Los libros son mucho más que papel, tinta y letras. Son los testigos silenciosos de la humanidad. En sus páginas se ha narrado el dolor de las guerras, la belleza de lo cotidiano, las ideas que transformaron civilizaciones enteras y los suspiros de millones de almas que alguna vez amaron, soñaron, temieron o creyeron. Leer es un acto íntimo, pero también colectivo: al abrir un libro, abrimos también la posibilidad de conectar con quien lo escribió, incluso si vivió hace siglos.
Desde los primeros símbolos grabados en piedra hasta los libros digitales que llevamos hoy en el bolsillo, la historia de la humanidad se ha contado una y otra vez, buscando no perderse. Porque eso es leer: rescatar del olvido lo que fuimos, lo que somos y lo que podríamos llegar a ser.
Cada civilización ha dejado su huella escrita, porque entendieron que la palabra es una herramienta de eternidad. En los libros están las respuestas que alguna vez buscaron nuestros antepasados, pero también las preguntas que nosotros aún no sabemos hacernos. Leer no solo nos informa: nos forma.

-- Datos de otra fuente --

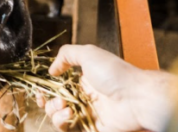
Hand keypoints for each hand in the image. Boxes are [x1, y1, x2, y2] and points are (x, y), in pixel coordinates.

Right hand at [34, 44, 176, 131]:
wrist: (137, 97)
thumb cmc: (117, 74)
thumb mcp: (89, 53)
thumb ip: (67, 55)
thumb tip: (52, 69)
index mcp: (83, 82)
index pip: (58, 88)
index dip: (46, 90)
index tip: (40, 91)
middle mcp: (84, 99)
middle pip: (55, 105)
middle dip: (47, 103)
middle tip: (49, 100)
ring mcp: (88, 115)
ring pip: (60, 119)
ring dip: (55, 113)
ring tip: (64, 107)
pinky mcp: (92, 129)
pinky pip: (71, 130)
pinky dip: (63, 124)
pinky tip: (69, 115)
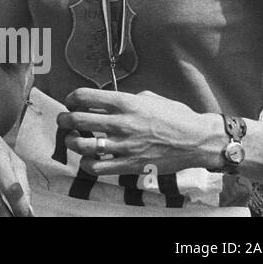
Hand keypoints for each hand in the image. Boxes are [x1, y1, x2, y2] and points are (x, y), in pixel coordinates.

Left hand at [57, 88, 220, 176]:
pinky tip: (87, 159)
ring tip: (73, 139)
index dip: (71, 98)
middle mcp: (122, 123)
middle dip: (65, 119)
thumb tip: (106, 100)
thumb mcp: (149, 98)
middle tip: (65, 120)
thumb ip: (125, 98)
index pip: (83, 96)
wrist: (198, 140)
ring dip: (71, 141)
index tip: (71, 102)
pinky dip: (86, 164)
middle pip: (77, 120)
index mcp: (125, 102)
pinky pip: (97, 167)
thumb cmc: (176, 117)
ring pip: (82, 145)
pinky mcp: (130, 165)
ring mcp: (124, 146)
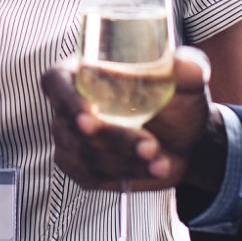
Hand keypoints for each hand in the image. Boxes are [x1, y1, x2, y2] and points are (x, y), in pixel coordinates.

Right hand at [42, 48, 223, 194]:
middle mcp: (70, 107)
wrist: (184, 137)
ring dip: (126, 159)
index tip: (89, 116)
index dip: (67, 100)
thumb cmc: (174, 100)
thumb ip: (186, 69)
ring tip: (161, 157)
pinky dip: (128, 173)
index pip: (56, 83)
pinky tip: (154, 167)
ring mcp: (73, 140)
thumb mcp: (184, 81)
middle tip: (148, 145)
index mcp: (82, 72)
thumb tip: (183, 63)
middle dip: (113, 139)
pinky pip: (95, 176)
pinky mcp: (84, 169)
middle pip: (73, 127)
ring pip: (87, 155)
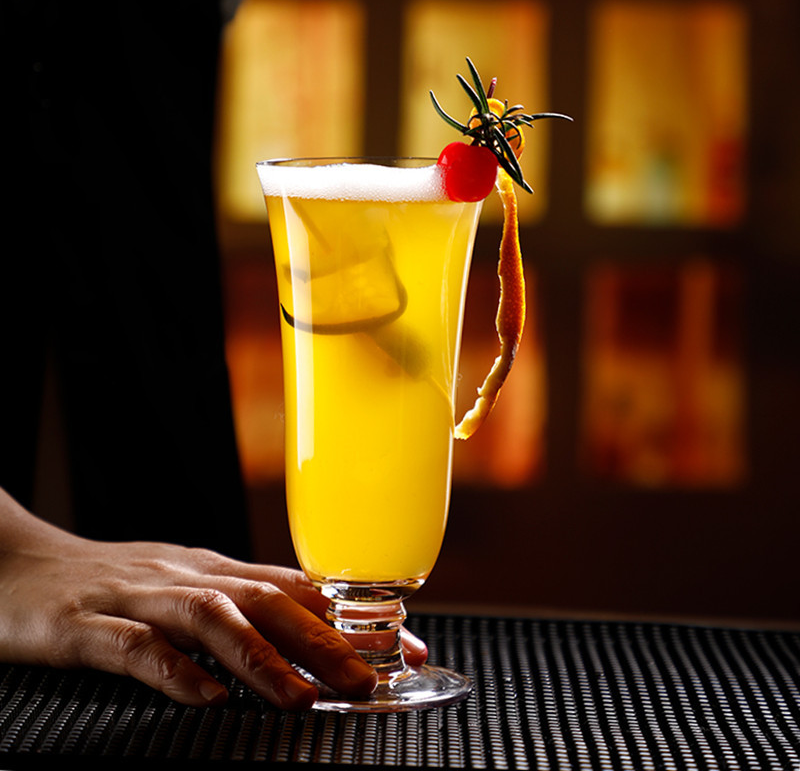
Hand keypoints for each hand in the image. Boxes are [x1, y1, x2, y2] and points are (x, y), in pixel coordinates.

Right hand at [0, 494, 426, 709]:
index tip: (404, 646)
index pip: (298, 588)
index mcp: (215, 571)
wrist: (19, 564)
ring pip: (210, 619)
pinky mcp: (84, 625)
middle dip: (323, 642)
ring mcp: (137, 598)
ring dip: (260, 657)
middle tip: (368, 680)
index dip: (354, 617)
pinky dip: (174, 671)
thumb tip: (315, 629)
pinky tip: (206, 697)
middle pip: (266, 601)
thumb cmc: (113, 581)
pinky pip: (134, 647)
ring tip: (301, 698)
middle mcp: (187, 578)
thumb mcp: (187, 586)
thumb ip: (243, 606)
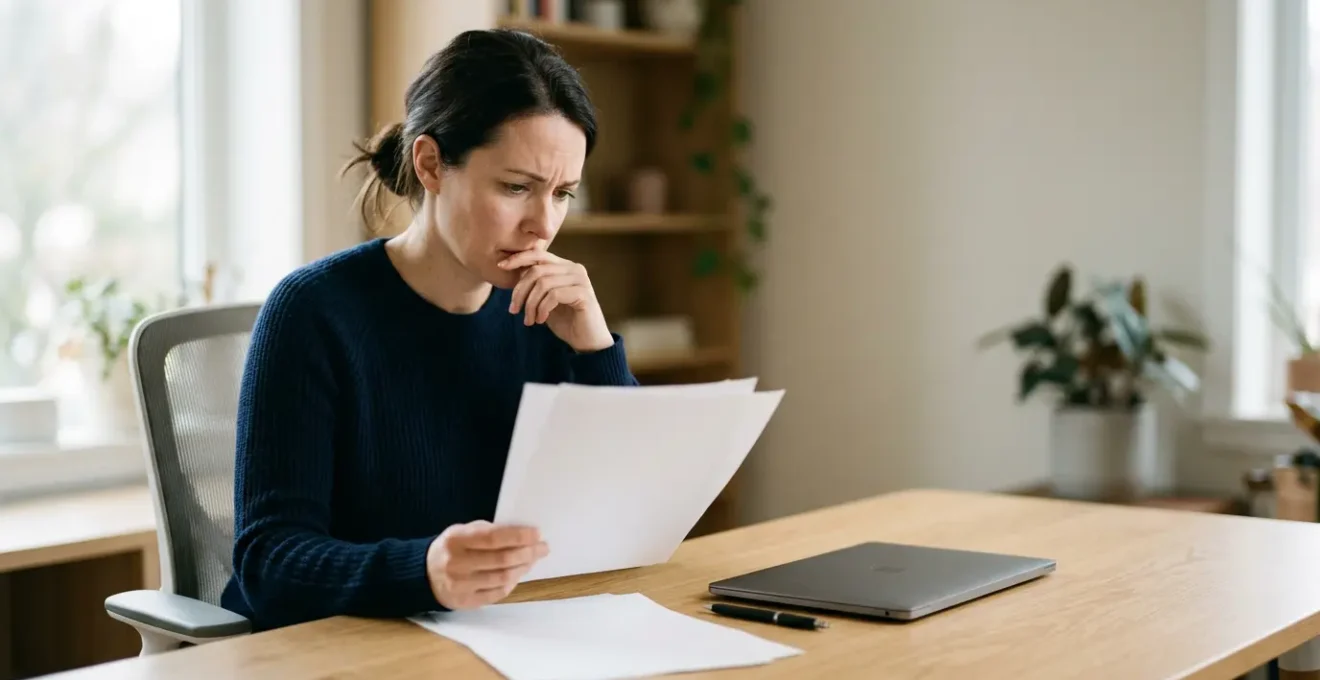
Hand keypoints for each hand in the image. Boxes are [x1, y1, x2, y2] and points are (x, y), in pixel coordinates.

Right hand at [425, 520, 548, 609]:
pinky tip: (518, 574)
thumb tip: (520, 534)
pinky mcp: (465, 602)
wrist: (424, 575)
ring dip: (523, 568)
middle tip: (542, 547)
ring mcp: (461, 585)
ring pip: (502, 578)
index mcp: (456, 540)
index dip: (518, 536)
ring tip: (533, 559)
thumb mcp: (461, 531)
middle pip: (501, 560)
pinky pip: (497, 593)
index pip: (493, 538)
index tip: (537, 533)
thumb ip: (487, 531)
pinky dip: (512, 583)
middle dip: (527, 552)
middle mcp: (457, 564)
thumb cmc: (451, 549)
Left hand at [499, 250, 613, 351]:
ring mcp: (580, 280)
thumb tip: (513, 270)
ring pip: (543, 283)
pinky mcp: (583, 294)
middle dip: (520, 291)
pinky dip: (542, 309)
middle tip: (514, 310)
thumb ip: (534, 284)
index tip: (501, 266)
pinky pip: (553, 295)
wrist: (587, 341)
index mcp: (565, 266)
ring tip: (529, 320)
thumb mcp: (544, 300)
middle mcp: (574, 268)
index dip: (518, 258)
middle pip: (537, 270)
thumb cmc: (565, 321)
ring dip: (530, 304)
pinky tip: (541, 321)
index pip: (538, 254)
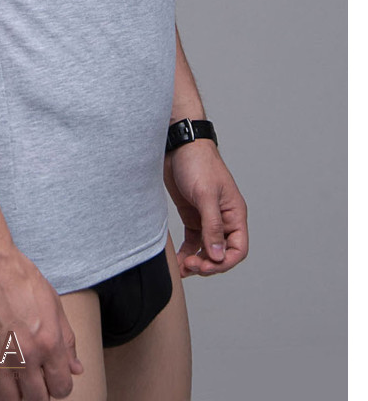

Nos permite cuestionar, comprender, empatizar, resistir, imaginar.
Hoy, en un mundo cada vez más acelerado, donde lo inmediato parece reinar sobre lo profundo, conservar el hábito de la lectura no es solo un pasatiempo bonito: es un deber cultural. Porque si dejamos de leer, dejamos de escuchar a quienes vinieron antes. Dejamos de pasar la antorcha del pensamiento, del arte, de la crítica, de la emoción. Dejamos de construir puentes entre generaciones.
Leer es un acto de resistencia ante la indiferencia. Es sembrar en nosotros la capacidad de sentir más, de pensar mejor, de vivir con más conciencia. Es también una forma de cuidado, de reencontrarnos con nuestra esencia humana en medio del ruido.
Cada libro que leemos es una conversación con el tiempo. Y cada vez que elegimos abrir uno, contribuimos a que esa conversación no se pierda.
Porque cuando se olvida leer, se olvida recordar. Y sin memoria, no hay futuro.